Well, it was bound to happen. After thirty-four weeks of consistent blog posting, I couldn’t find even one hour to spare last weekend to write about my thirty-fifth week of PA school. With the thesis project to balance on top of everything else, time was a bit sparse this past week. But, the great news is that my group successfully made our first research deadline (this past Tuesday), so all the time spent/hours of sleep lost paid off in the end. Approval of our research concept is still pending, but our next deadline is not until late November, so I’m thrilled that I can devote the bulk of my time now to studying. I’ll catch you up on the events of these past two weeks…

In the past two weeks of Pharmacology, we focused on drugs used in the treatment of thyroid disorders and conditions of the gastrointestinal system (diarrhea, constipation, nausea/vomiting…etc). This week, we learned how to calculate doses of drugs for pediatric patients, most of which must be dosed based on the child’s weight. We also began practicing how to write these prescriptions out on prescription pads. Much care must be taken at this step to avoid any ambiguities and ensure that the pharmacist and, more importantly, the patient correctly carry out our instructions. In Surgery, we focused on the surgical correction of gallbladder and liver abnormalities (gallbladder stones and cirrhosis of the liver). We had our midterm for this class last week, and it was one of the tougher exams that I’ve taken thus far in PA school, but not the worst. In our final class of Hematology/Oncology, we focused on the diagnosis of various platelet/clotting disorders (hemophilia), and our final for this specialty is in a couple of weeks. Next week, we begin our next two specialty courses: Psychiatry and Neurology. The past few weeks of my Health Promotion/Disease Prevention class have focused on educating patients about nutrition and exercise, tobacco/alcohol abuse cessation, and screening/treatment for sexually transmitted diseases. Today, we completed our final class of Obstetrics, and focused on management of premature births and postpartum care of both the mother and her newborn. So, yes, my brain is a bit saturated at the moment. I don’t think I’ve crammed so much new information into my head all at one time before…

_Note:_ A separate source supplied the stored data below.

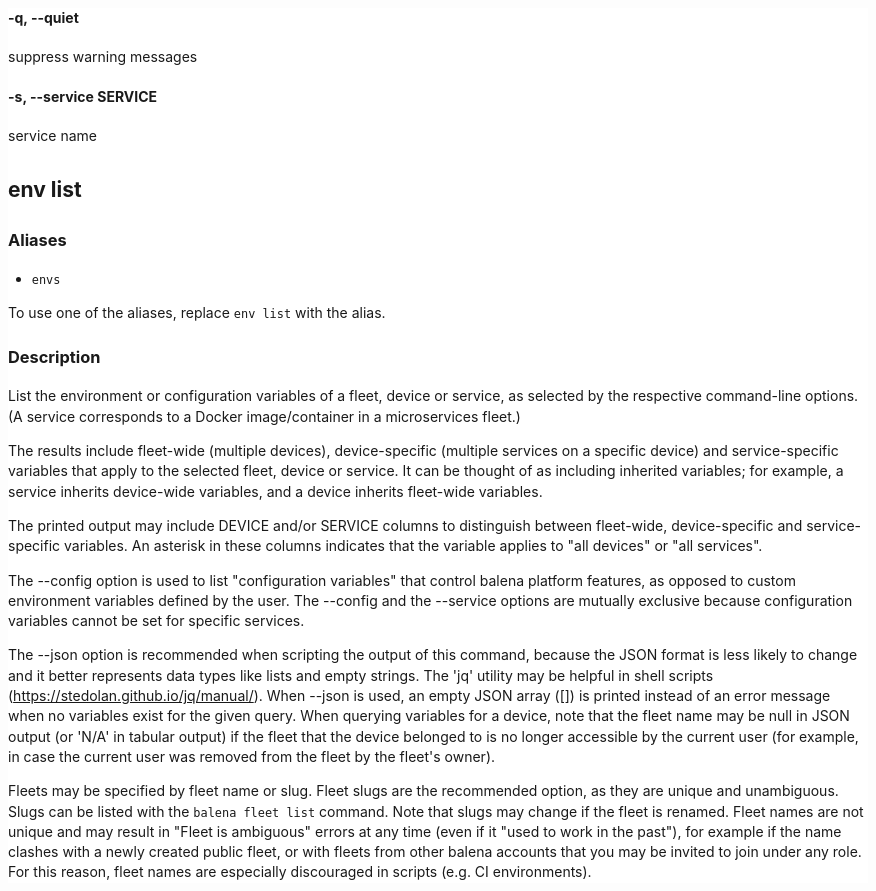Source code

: #### -q, --quiet

suppress warning messages

#### -s, --service SERVICE

service name

## env list

### Aliases

- `envs`


To use one of the aliases, replace `env list` with the alias.

### Description

List the environment or configuration variables of a fleet, device or
service, as selected by the respective command-line options. (A service
corresponds to a Docker image/container in a microservices fleet.)

The results include fleet-wide (multiple devices), device-specific (multiple
services on a specific device) and service-specific variables that apply to the
selected fleet, device or service. It can be thought of as including inherited
variables; for example, a service inherits device-wide variables, and a device
inherits fleet-wide variables.

The printed output may include DEVICE and/or SERVICE columns to distinguish
between fleet-wide, device-specific and service-specific variables.
An asterisk in these columns indicates that the variable applies to
"all devices" or "all services".

The --config option is used to list "configuration variables" that control
balena platform features, as opposed to custom environment variables defined
by the user. The --config and the --service options are mutually exclusive
because configuration variables cannot be set for specific services.

The --json option is recommended when scripting the output of this command,
because the JSON format is less likely to change and it better represents data
types like lists and empty strings. The 'jq' utility may be helpful in shell
scripts (https://stedolan.github.io/jq/manual/). When --json is used, an empty
JSON array ([]) is printed instead of an error message when no variables exist
for the given query. When querying variables for a device, note that the fleet
name may be null in JSON output (or 'N/A' in tabular output) if the fleet that
the device belonged to is no longer accessible by the current user (for example,
in case the current user was removed from the fleet by the fleet's owner).

Fleets may be specified by fleet name or slug. Fleet slugs are
the recommended option, as they are unique and unambiguous. Slugs can be
listed with the `balena fleet list` command. Note that slugs may change if the
fleet is renamed. Fleet names are not unique and may result in  "Fleet is
ambiguous" errors at any time (even if it "used to work in the past"), for
example if the name clashes with a newly created public fleet, or with fleets
from other balena accounts that you may be invited to join under any role.
For this reason, fleet names are especially discouraged in scripts (e.g. CI
environments).
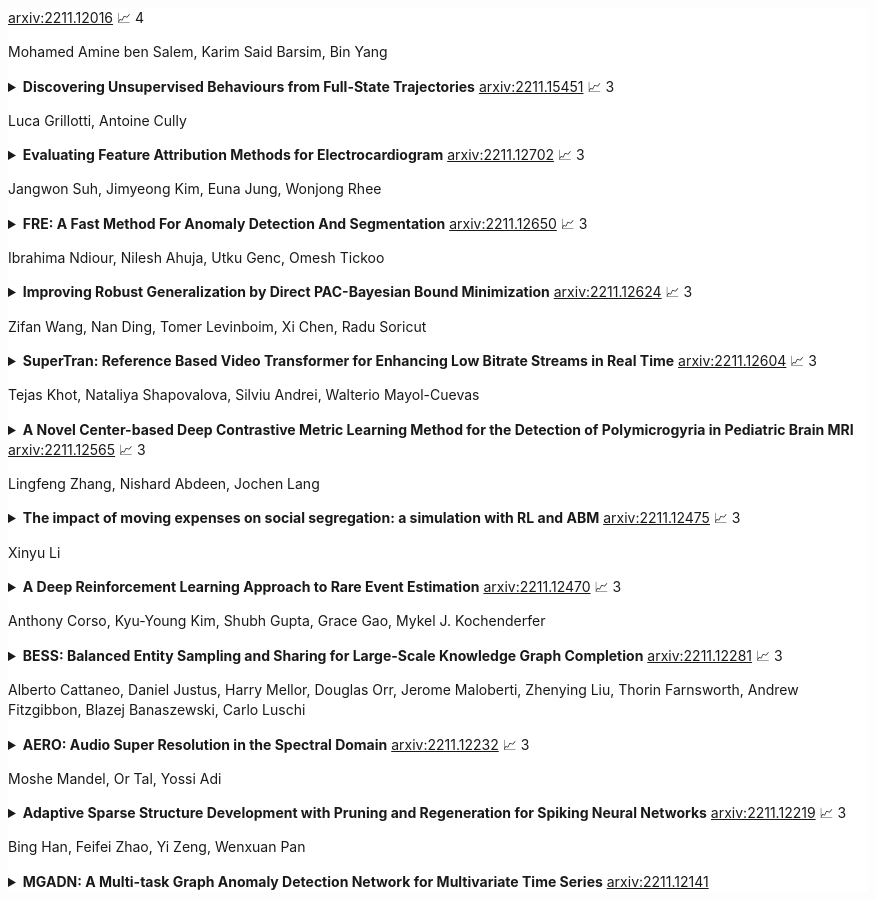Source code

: <a href="https://arxiv.org/abs/2211.12016">arxiv:2211.12016</a>
&#x1F4C8; 4 <br>
<p>Mohamed Amine ben Salem, Karim Said Barsim, Bin Yang</p></summary></details>

<details><summary><b>Discovering Unsupervised Behaviours from Full-State Trajectories</b>
<a href="https://arxiv.org/abs/2211.15451">arxiv:2211.15451</a>
&#x1F4C8; 3 <br>
<p>Luca Grillotti, Antoine Cully</p></summary></details>

<details><summary><b>Evaluating Feature Attribution Methods for Electrocardiogram</b>
<a href="https://arxiv.org/abs/2211.12702">arxiv:2211.12702</a>
&#x1F4C8; 3 <br>
<p>Jangwon Suh, Jimyeong Kim, Euna Jung, Wonjong Rhee</p></summary></details>

<details><summary><b>FRE: A Fast Method For Anomaly Detection And Segmentation</b>
<a href="https://arxiv.org/abs/2211.12650">arxiv:2211.12650</a>
&#x1F4C8; 3 <br>
<p>Ibrahima Ndiour, Nilesh Ahuja, Utku Genc, Omesh Tickoo</p></summary></details>

<details><summary><b>Improving Robust Generalization by Direct PAC-Bayesian Bound Minimization</b>
<a href="https://arxiv.org/abs/2211.12624">arxiv:2211.12624</a>
&#x1F4C8; 3 <br>
<p>Zifan Wang, Nan Ding, Tomer Levinboim, Xi Chen, Radu Soricut</p></summary></details>

<details><summary><b>SuperTran: Reference Based Video Transformer for Enhancing Low Bitrate Streams in Real Time</b>
<a href="https://arxiv.org/abs/2211.12604">arxiv:2211.12604</a>
&#x1F4C8; 3 <br>
<p>Tejas Khot, Nataliya Shapovalova, Silviu Andrei, Walterio Mayol-Cuevas</p></summary></details>

<details><summary><b>A Novel Center-based Deep Contrastive Metric Learning Method for the Detection of Polymicrogyria in Pediatric Brain MRI</b>
<a href="https://arxiv.org/abs/2211.12565">arxiv:2211.12565</a>
&#x1F4C8; 3 <br>
<p>Lingfeng Zhang, Nishard Abdeen, Jochen Lang</p></summary></details>

<details><summary><b>The impact of moving expenses on social segregation: a simulation with RL and ABM</b>
<a href="https://arxiv.org/abs/2211.12475">arxiv:2211.12475</a>
&#x1F4C8; 3 <br>
<p>Xinyu Li</p></summary></details>

<details><summary><b>A Deep Reinforcement Learning Approach to Rare Event Estimation</b>
<a href="https://arxiv.org/abs/2211.12470">arxiv:2211.12470</a>
&#x1F4C8; 3 <br>
<p>Anthony Corso, Kyu-Young Kim, Shubh Gupta, Grace Gao, Mykel J. Kochenderfer</p></summary></details>

<details><summary><b>BESS: Balanced Entity Sampling and Sharing for Large-Scale Knowledge Graph Completion</b>
<a href="https://arxiv.org/abs/2211.12281">arxiv:2211.12281</a>
&#x1F4C8; 3 <br>
<p>Alberto Cattaneo, Daniel Justus, Harry Mellor, Douglas Orr, Jerome Maloberti, Zhenying Liu, Thorin Farnsworth, Andrew Fitzgibbon, Blazej Banaszewski, Carlo Luschi</p></summary></details>

<details><summary><b>AERO: Audio Super Resolution in the Spectral Domain</b>
<a href="https://arxiv.org/abs/2211.12232">arxiv:2211.12232</a>
&#x1F4C8; 3 <br>
<p>Moshe Mandel, Or Tal, Yossi Adi</p></summary></details>

<details><summary><b>Adaptive Sparse Structure Development with Pruning and Regeneration for Spiking Neural Networks</b>
<a href="https://arxiv.org/abs/2211.12219">arxiv:2211.12219</a>
&#x1F4C8; 3 <br>
<p>Bing Han, Feifei Zhao, Yi Zeng, Wenxuan Pan</p></summary></details>

<details><summary><b>MGADN: A Multi-task Graph Anomaly Detection Network for Multivariate Time Series</b>
<a href="https://arxiv.org/abs/2211.12141">arxiv:2211.12141</a>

Next week, midterms begin! I start with my Pharmacology midterm on Tuesday, and I have the first (of two) standardized patient labs of the semester (for my Clinical Skills class) on Wednesday. Thus far in Clinical Skills, we have mainly learned the techniques of the neurological and psychological physical exams, so I definitely expect the patient complaints to center around these two systems. Maybe they will present with muscle weakness of the arms or legs or with loss of sensation in a specific area of their body…who knows, I can never really predict accurately. Next week’s blog will focus on these two patient appointments (should be interesting, as always).

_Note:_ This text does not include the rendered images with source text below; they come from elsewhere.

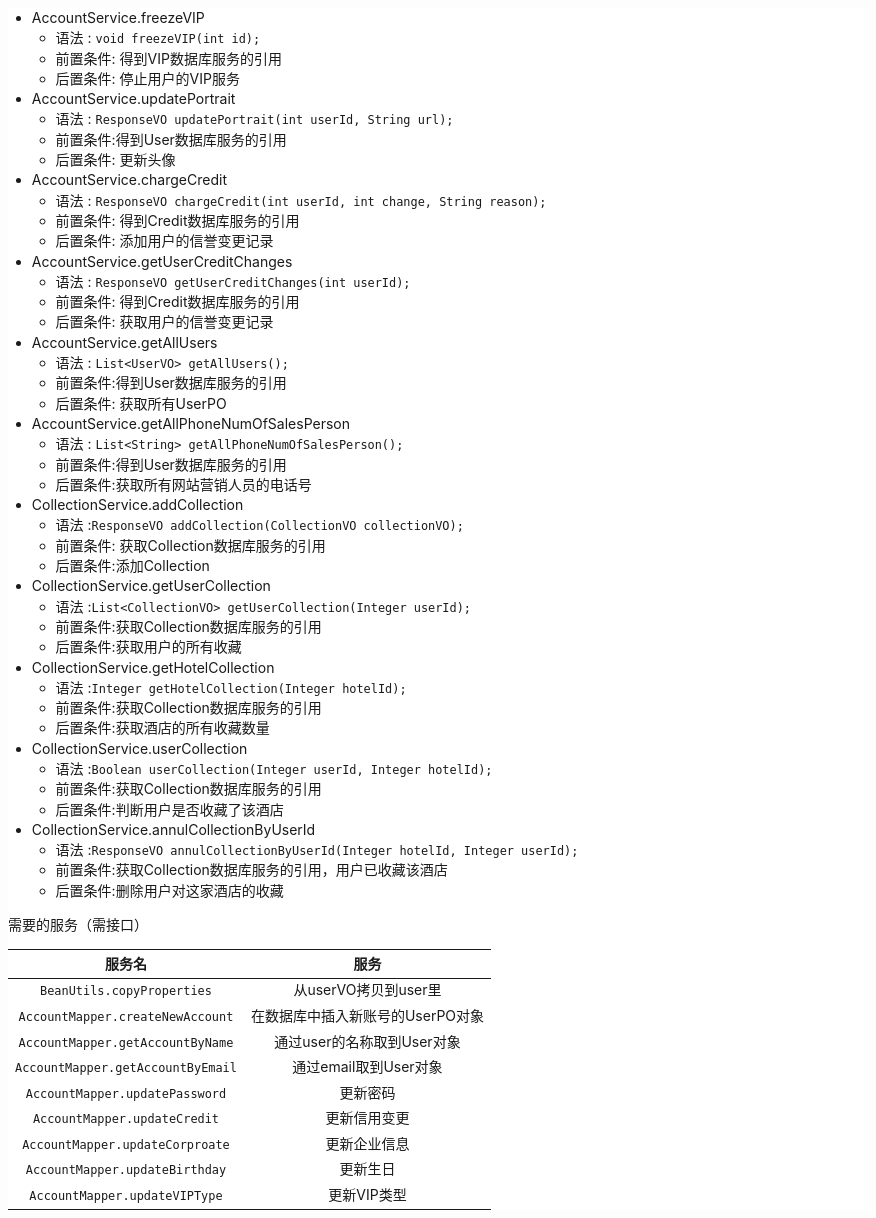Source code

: * AccountService.freezeVIP
  * 语法 : `void freezeVIP(int id);`
  * 前置条件: 得到VIP数据库服务的引用
  * 后置条件: 停止用户的VIP服务
* AccountService.updatePortrait
  * 语法 : `ResponseVO updatePortrait(int userId, String url);`
  * 前置条件:得到User数据库服务的引用
  * 后置条件: 更新头像
* AccountService.chargeCredit
  * 语法 : `ResponseVO chargeCredit(int userId, int change, String reason);`
  * 前置条件: 得到Credit数据库服务的引用
  * 后置条件: 添加用户的信誉变更记录
* AccountService.getUserCreditChanges
  * 语法 : `ResponseVO getUserCreditChanges(int userId);`
  * 前置条件: 得到Credit数据库服务的引用
  * 后置条件: 获取用户的信誉变更记录
* AccountService.getAllUsers
  * 语法 : `List<UserVO> getAllUsers();`
  * 前置条件:得到User数据库服务的引用
  * 后置条件: 获取所有UserPO
* AccountService.getAllPhoneNumOfSalesPerson
  * 语法 : `List<String> getAllPhoneNumOfSalesPerson();`
  * 前置条件:得到User数据库服务的引用
  * 后置条件:获取所有网站营销人员的电话号
* CollectionService.addCollection
  * 语法 :`ResponseVO addCollection(CollectionVO collectionVO);`
  * 前置条件: 获取Collection数据库服务的引用
  * 后置条件:添加Collection
* CollectionService.getUserCollection
  * 语法 :`List<CollectionVO> getUserCollection(Integer userId);`
  * 前置条件:获取Collection数据库服务的引用
  * 后置条件:获取用户的所有收藏
* CollectionService.getHotelCollection
  * 语法 :`Integer getHotelCollection(Integer hotelId);`
  * 前置条件:获取Collection数据库服务的引用
  * 后置条件:获取酒店的所有收藏数量
* CollectionService.userCollection
  * 语法 :`Boolean userCollection(Integer userId, Integer hotelId);`
  * 前置条件:获取Collection数据库服务的引用
  * 后置条件:判断用户是否收藏了该酒店
* CollectionService.annulCollectionByUserId
  * 语法 :`ResponseVO annulCollectionByUserId(Integer hotelId, Integer userId);`
  * 前置条件:获取Collection数据库服务的引用，用户已收藏该酒店
  * 后置条件:删除用户对这家酒店的收藏

需要的服务（需接口）

|                服务名                 |                    服务                    |
| :-----------------------------------: | :----------------------------------------: |
|      `BeanUtils.copyProperties`       |            从userVO拷贝到user里            |
|   `AccountMapper.createNewAccount`    |      在数据库中插入新账号的UserPO对象      |
|   `AccountMapper.getAccountByName`    |         通过user的名称取到User对象         |
|   `AccountMapper.getAccountByEmail`   |           通过email取到User对象            |
|    `AccountMapper.updatePassword`     |                  更新密码                  |
|     `AccountMapper.updateCredit`      |                更新信用变更                |
|    `AccountMapper.updateCorproate`    |                更新企业信息                |
|    `AccountMapper.updateBirthday`     |                  更新生日                  |
|     `AccountMapper.updateVIPType`     |                更新VIP类型                 |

It’s unbelievable that I’m already six weeks into this semester, and clinical rotations are just around the corner (233 days away). Without going into too much detail, our clinical phase lasts fifty-two weeks and consists of eight rotations, some of which are four weeks and others eight weeks. One of the eight rotations is an elective, which means we can select a specialty of our own interest. I have a few in mind, including pulmonary medicine and endocrinology, but I definitely have some things to think about in the upcoming weeks…

Question of the week: Can you count down from the number 100 by intervals of 7? See how far you can get, and I’ll explain the significance of this test next week. Starting counting! I’ll start you off…100…93…86…

Last week’s answer: Unsaturated fats (like oils) are a healthier form of dietary fat than saturated fats (like butter).